The brothers were down but not out, maintaining an upbeat outlook: “…we look forward to continuing to work with the SEC and remain deeply committed to bringing a regulated bitcoin ETF to market and building the future of money."
And now the charismatic duo is back … this time with a plan to police crypto trading.
In March, they submitted a proposal to create a self-regulatory organization (SRO). The organization is meant to be a non-profit group that aims to develop industry standards and work with industry regulators including the U.S. Commodity Futures Trading Commission (CFTC) to prevent fraud and promote transparency.
The idea received the full backing of CFTC Commissioner Brian Quintenz, who has in the past called for the creation of a crypto SRO:
“Ultimately, a virtual commodity SRO that has the most independence from its membership, the most diversity of views, and the strongest ability to discover, reveal, and punish wrongdoing will add the most integrity to these markets. I encourage Gemini (or any other market participant, advocacy group, platform, or firm) to be aggressive in promoting these qualities within any SRO construct.” Related: Police Bust China’s Largest Bitcoin Hacking Scheme
The CFTC has legal jurisdiction over commodities including bitcoin and ether, though it lacks the jurisdiction over cash and spot markets that are derived from commodities. The organization can, however, regulate fraud or market manipulation under the Commodity Exchange Act (CEA).
On Monday, the Winklevoss’ new proposal took another step after they unveiled an SRO they have dubbed the Virtual Commodity Association (VCA). VCA consists four U.S.-based crypto exchange namely Gemini, Bittrex, Bitstamp and bitFlyer USA.
Crypto self-regulation is not as strange as it first sounds. The concept is actually modeled off equities and securities markets, where multiple interest groups develop industry standards in conjunction with regulators with a view to reducing fraudulent practices without stifling innovation.

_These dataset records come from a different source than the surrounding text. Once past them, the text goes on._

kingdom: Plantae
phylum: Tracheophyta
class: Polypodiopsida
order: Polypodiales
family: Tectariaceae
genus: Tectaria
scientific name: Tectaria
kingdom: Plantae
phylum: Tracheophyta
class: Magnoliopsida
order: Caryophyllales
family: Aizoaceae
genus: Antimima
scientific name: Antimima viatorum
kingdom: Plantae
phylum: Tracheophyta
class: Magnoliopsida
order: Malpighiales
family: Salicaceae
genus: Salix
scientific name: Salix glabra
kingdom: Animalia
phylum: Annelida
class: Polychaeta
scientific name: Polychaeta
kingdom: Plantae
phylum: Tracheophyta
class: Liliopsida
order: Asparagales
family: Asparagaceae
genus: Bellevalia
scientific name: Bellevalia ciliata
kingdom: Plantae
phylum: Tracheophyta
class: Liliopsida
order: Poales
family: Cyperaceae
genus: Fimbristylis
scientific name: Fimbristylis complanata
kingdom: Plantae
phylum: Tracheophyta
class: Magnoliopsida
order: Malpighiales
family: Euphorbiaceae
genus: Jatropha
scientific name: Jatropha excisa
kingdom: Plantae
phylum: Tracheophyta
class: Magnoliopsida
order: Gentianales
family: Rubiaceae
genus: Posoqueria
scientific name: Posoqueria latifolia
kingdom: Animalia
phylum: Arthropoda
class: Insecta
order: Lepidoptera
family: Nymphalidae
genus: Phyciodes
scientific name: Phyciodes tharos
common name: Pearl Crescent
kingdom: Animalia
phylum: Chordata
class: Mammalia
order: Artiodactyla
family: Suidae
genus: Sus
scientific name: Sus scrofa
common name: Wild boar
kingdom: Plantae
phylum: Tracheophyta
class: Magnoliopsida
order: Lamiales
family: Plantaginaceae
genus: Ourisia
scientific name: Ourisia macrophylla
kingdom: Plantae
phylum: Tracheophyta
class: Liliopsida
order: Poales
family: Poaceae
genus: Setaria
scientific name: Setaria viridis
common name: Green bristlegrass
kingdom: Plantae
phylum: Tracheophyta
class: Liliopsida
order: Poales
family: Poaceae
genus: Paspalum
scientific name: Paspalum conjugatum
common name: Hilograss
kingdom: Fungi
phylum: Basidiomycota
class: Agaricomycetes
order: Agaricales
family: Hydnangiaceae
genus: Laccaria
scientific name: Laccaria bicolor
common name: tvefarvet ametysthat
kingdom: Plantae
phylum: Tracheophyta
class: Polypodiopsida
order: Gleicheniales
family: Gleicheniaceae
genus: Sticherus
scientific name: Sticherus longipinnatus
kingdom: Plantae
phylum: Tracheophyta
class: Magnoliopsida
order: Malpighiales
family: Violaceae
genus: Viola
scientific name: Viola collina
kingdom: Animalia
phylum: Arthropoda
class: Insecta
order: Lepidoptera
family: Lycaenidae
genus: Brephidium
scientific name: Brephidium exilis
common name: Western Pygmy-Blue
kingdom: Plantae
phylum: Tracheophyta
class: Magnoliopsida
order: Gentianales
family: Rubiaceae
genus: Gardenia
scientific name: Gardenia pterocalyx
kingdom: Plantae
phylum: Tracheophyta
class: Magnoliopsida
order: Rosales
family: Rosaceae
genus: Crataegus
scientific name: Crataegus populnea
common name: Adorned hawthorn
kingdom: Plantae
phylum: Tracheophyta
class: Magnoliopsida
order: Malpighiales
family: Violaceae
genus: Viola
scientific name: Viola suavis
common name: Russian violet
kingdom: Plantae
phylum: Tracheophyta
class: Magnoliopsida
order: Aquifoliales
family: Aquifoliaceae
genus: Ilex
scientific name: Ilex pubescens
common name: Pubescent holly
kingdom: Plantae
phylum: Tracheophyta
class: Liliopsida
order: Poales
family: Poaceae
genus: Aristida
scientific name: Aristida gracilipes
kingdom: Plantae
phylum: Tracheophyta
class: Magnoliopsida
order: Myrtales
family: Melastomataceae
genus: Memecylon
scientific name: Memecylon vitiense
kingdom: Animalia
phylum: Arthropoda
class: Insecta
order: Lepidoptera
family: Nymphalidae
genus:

In fact, CoinRoutes co-founder has lauded the move, calling it a great sign that multiple competing exchanges have agreed to come together to improve the industry and also for mutual self-interest.
Self-Regulation Can Fast-Track Approvals
Regulatory approval by government organizations like the SEC can take ages.
In early August, the SEC extended the deadline for making a decision on the two proposed bitcoin ETFs, VanEck SolidX Bitcoin Trust and Direxion Bitcoin ETF, to September 30, 2018. A document by the organization says it had received more than 1,300 comments on the SolidX ETF and needed more time to consider the proposed rule change.
SROs can fast-track the process of regulating the crypto industry. But with so many gray areas, it’s not yet clear how VCA will proceed with the whole process.
It’s unlikely that the SEC and CFTC will be directly involved in crafting crypto rules though they could offer guidance that will be informed by the cybersecurity policies it has already developed for exchanges and clearinghouses.
One thing is clear though—the VCA is an idea whose time has come.